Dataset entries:
- Opening Delimiter -

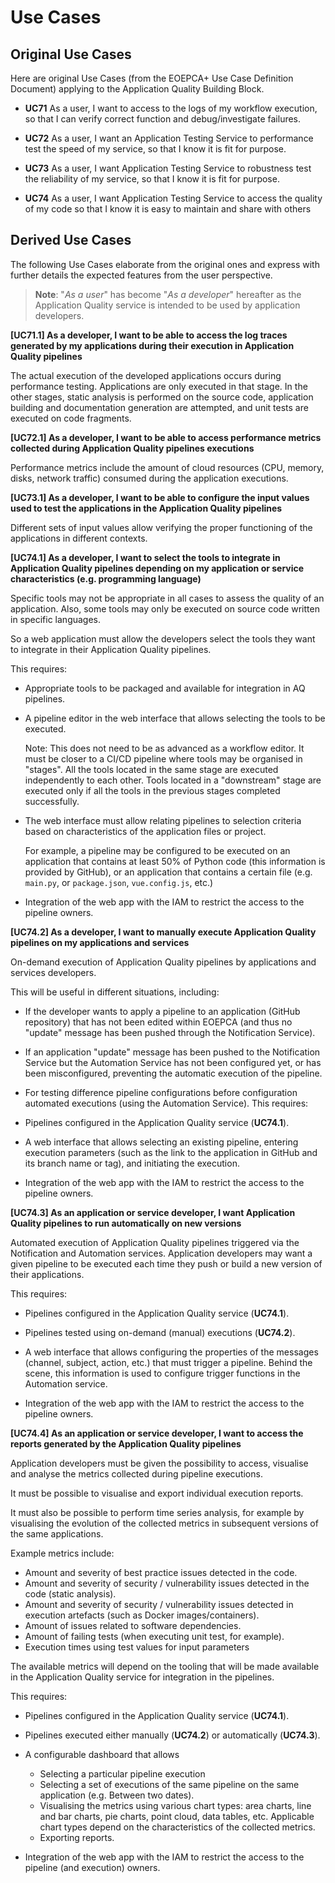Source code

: # Use Cases

## Original Use Cases

Here are original Use Cases (from the EOEPCA+ Use Case Definition Document) applying to the Application Quality Building Block.

* **UC71** As a user, I want to access to the logs of my workflow execution, so that I can verify correct function and debug/investigate failures.

* **UC72** As a user, I want an Application Testing Service to performance test the speed of my service, so that I know it is fit for purpose.

* **UC73** As a user, I want Application Testing Service to robustness test the reliability of my service, so that I know it is fit for purpose.

* **UC74** As a user, I want Application Testing Service to access the quality of my code so that I know it is easy to maintain and share with others

## Derived Use Cases

The following Use Cases elaborate from the original ones and express with further details the expected features from the user perspective.

>**Note**: "*As a user*" has become "*As a developer*" hereafter as the Application Quality service is intended to be used by application developers.  

**[UC71.1] As a developer, I want to be able to access the log traces generated by my applications during their execution in Application Quality pipelines**

The actual execution of the developed applications occurs during performance testing. Applications are only executed in that stage. In the other stages, static analysis is performed on the source code, application building and documentation generation are attempted, and unit tests are executed on code fragments.

**[UC72.1] As a developer, I want to be able to access performance metrics collected during Application Quality pipelines executions**

Performance metrics include the amount of cloud resources (CPU, memory, disks, network traffic) consumed during the application executions.

**[UC73.1] As a developer, I want to be able to configure the input values used to test the applications in the Application Quality pipelines**

Different sets of input values allow verifying the proper functioning of the applications in different contexts.


**[UC74.1] As a developer, I want to select the tools to integrate in Application Quality pipelines depending on my application or service characteristics (e.g. programming language)**

Specific tools may not be appropriate in all cases to assess the quality of an application. Also, some tools may only be executed on source code written in specific languages.

So a web application must allow the developers select the tools they want to integrate in their Application Quality pipelines.

This requires:

- Appropriate tools to be packaged and available for integration in AQ pipelines.

- A pipeline editor in the web interface that allows selecting the tools to be executed.

  Note: This does not need to be as advanced as a workflow editor. It must be closer to a CI/CD pipeline where tools may be organised in "stages". All the tools located in the same stage are executed independently to each other. Tools located in a "downstream" stage are executed only if all the tools in the previous stages completed successfully.

- The web interface must allow relating pipelines to selection criteria based on characteristics of the application files or project.

  For example, a pipeline may be configured to be executed on an application that contains at least 50% of Python code (this information is provided by GitHub), or an application that contains a certain file (e.g. `main.py`, or `package.json`, `vue.config.js`, etc.)

- Integration of the web app with the IAM to restrict the access to the pipeline owners.

**[UC74.2] As a developer, I want to manually execute Application Quality pipelines on my applications and services**

On-demand execution of Application Quality pipelines by applications and services developers.

This will be useful in different situations, including:

- If the developer wants to apply a pipeline to an application (GitHub repository) that has not been edited within EOEPCA (and thus no "update" message has been pushed through the Notification Service).

- If an application "update" message has been pushed to the Notification Service but the Automation Service has not been configured yet, or has been misconfigured, preventing the automatic execution of the pipeline.

- For testing difference pipeline configurations before configuration automated executions (using the Automation Service).
This requires:

- Pipelines configured in the Application Quality service (**UC74.1**).

- A web interface that allows selecting an existing pipeline, entering execution parameters (such as the link to the application in GitHub and its branch name or tag), and initiating the execution.

- Integration of the web app with the IAM to restrict the access to the pipeline owners.

**[UC74.3] As an application or service developer, I want Application Quality pipelines to run automatically on new versions**

Automated execution of Application Quality pipelines triggered via the Notification and Automation services. Application developers may want a given pipeline to be executed each time they push or build a new version of their applications.

This requires:

- Pipelines configured in the Application Quality service (**UC74.1**).

- Pipelines tested using on-demand (manual) executions (**UC74.2**).

- A web interface that allows configuring the properties of the messages (channel, subject, action, etc.) that must trigger a pipeline. Behind the scene, this information is used to configure trigger functions in the Automation service.

- Integration of the web app with the IAM to restrict the access to the pipeline owners.

**[UC74.4] As an application or service developer, I want to access the reports generated by the Application Quality pipelines**

Application developers must be given the possibility to access, visualise and analyse the metrics collected during pipeline executions.

It must be possible to visualise and export individual execution reports.

It must also be possible to perform time series analysis, for example by visualising the evolution of the collected metrics in subsequent versions of the same applications.

Example metrics include:

- Amount and severity of best practice issues detected in the code.
- Amount and severity of security / vulnerability issues detected in the code (static analysis).
- Amount and severity of security / vulnerability issues detected in execution artefacts (such as Docker images/containers).
- Amount of issues related to software dependencies.
- Amount of failing tests (when executing unit test, for example).
- Execution times using test values for input parameters

The available metrics will depend on the tooling that will be made available in the Application Quality service for integration in the pipelines.

This requires:

- Pipelines configured in the Application Quality service (**UC74.1**).

- Pipelines executed either manually (**UC74.2**) or automatically (**UC74.3**).

- A configurable dashboard that allows

  - Selecting a particular pipeline execution
  - Selecting a set of executions of the same pipeline on the same application (e.g. Between two dates).
  - Visualising the metrics using various chart types: area charts, line and bar charts, pie charts, point cloud, data tables, etc. Applicable chart types depend on the characteristics of the collected metrics.
  - Exporting reports.

- Integration of the web app with the IAM to restrict the access to the pipeline (and execution) owners.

- Closing Delimiter -

• Action item
Given the data above, transcribe exactly the lines from the one containing "For example, a" down to the one containing "- A web interface that allows selecting", and no others.

• Output below
  For example, a pipeline may be configured to be executed on an application that contains at least 50% of Python code (this information is provided by GitHub), or an application that contains a certain file (e.g. `main.py`, or `package.json`, `vue.config.js`, etc.)

- Integration of the web app with the IAM to restrict the access to the pipeline owners.

**[UC74.2] As a developer, I want to manually execute Application Quality pipelines on my applications and services**

On-demand execution of Application Quality pipelines by applications and services developers.

This will be useful in different situations, including:

- If the developer wants to apply a pipeline to an application (GitHub repository) that has not been edited within EOEPCA (and thus no "update" message has been pushed through the Notification Service).

- If an application "update" message has been pushed to the Notification Service but the Automation Service has not been configured yet, or has been misconfigured, preventing the automatic execution of the pipeline.

- For testing difference pipeline configurations before configuration automated executions (using the Automation Service).
This requires:

- Pipelines configured in the Application Quality service (**UC74.1**).

- A web interface that allows selecting an existing pipeline, entering execution parameters (such as the link to the application in GitHub and its branch name or tag), and initiating the execution.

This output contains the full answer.